- Sponsorship and support for innovative Move-It, Moving Matters project initiated as legacy of 2010 Soccer World Cup in South Africa
- Addresses lack of physical education and activity for Intermediate Phase learners
Continental Tyre South Africa (CTSA) is taking its community involvement and corporate social responsibility initiatives to new heights with its sponsorship of the innovative Move It, Moving Matters project. This programme, developed and run by Iconage Holdings, delivers focussed intervention at local schools to address the lack of physical education and training.
Move It, Moving Matters was launched in 2009 by Dr Claire Nicholson, a former head of Physical Education, Sport and Human Movement Science at the University of the Witwatersrand in Johannesburg. The programme has been designed to provide essential equipment along with specially developed teacher and learner manuals that provide step-by-step guides for each session. It is complemented by regular training for the educators to equip them with the necessary skills to run the programme at their schools.

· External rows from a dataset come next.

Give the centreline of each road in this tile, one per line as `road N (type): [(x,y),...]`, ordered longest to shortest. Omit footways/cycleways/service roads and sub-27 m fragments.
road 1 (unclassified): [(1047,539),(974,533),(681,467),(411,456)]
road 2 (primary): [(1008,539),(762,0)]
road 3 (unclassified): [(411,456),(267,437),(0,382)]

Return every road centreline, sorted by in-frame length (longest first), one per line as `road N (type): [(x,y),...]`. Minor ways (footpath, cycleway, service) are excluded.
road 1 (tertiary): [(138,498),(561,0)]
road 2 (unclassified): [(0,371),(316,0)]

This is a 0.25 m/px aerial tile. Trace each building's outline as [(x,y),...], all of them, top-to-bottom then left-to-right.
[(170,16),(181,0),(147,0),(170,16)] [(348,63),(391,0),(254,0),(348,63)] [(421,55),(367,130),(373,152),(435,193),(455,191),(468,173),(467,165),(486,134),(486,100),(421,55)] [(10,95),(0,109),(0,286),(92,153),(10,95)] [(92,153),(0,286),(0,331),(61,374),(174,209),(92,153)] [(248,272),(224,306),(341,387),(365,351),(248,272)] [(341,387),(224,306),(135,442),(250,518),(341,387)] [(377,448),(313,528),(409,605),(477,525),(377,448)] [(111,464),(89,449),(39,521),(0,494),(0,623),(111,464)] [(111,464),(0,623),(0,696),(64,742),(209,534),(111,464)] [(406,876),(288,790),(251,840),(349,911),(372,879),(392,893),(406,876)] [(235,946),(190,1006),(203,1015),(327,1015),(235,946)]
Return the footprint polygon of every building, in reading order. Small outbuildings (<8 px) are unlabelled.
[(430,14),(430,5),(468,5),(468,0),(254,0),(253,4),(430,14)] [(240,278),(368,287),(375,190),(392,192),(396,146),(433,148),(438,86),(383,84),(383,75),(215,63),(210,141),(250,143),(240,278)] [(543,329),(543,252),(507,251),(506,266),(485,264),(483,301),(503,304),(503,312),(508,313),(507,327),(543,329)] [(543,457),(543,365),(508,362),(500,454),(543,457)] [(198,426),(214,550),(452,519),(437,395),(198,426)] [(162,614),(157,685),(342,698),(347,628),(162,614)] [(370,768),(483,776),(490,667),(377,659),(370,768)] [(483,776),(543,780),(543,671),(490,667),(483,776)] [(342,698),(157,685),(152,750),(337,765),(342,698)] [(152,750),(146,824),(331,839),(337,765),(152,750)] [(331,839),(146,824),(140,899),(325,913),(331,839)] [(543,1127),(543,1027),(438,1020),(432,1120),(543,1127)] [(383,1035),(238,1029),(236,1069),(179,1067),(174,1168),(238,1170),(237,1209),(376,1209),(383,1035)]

Furthermore, it is backed up by regular assessments of the learners, which is co-ordinated through a national online database of each child enrolled in the programme. This allows the project co-ordinators the track the progress and development of each child.
“The Move-It, Moving Matters project offers a wonderful opportunity for the company to make a difference in our schools especially those that are in dire need of guidance and assistance to get their physical education programmes on track, as this is crucial for personal growth and gross motor skills development,” says Gishma Johnson, Corporate Communications Manager at CTSA.
According to Dr Nicholson legislation in South Africa requires that every school-going child must access 90 minutes of physical activity per week within the prescribed school curriculum. “However, very few teachers are qualified as facilitators in this important area of growth and motoric development as Physical Education was removed from the curriculum in 1999.
“Since then children have been motorically compromised, and teachers remain under-prepared and under-resourced to enable their learners to develop these critical life skills, and particularly in the underprivileged schools in our country,” says Dr Nicholson.
Ms Nomakhwezi Msizi, Head of Department at Ben Sinuka Public School in New Brighton, says the Move-It programme has assisted the educators and learners significantly since it was introduced in 2010. “It encourages physical activity and discipline in the learners, and helps us identify children that require more attention in terms of physical and skills development,” Msizi says.
“With so many other distractions, our children simply aren’t nearly as active as they should be, so we can ensure that they receive regular and focussed physical exercise that makes them healthier, and improves their overall learning ability.”
Currently Move-It, Moving Matters has been introduced with great success to 120 schools in South Africa, seven of which are in New Brighton in Port Elizabeth of which five are sponsored by CTSA.
For the Eastern Cape, the project has partnered with the Department of Human Movement Sciences at the Nelson Mandela Metropolitan University (NMMU), which has established a field team under the direction of senior lecturer Dr Cheryl Walter.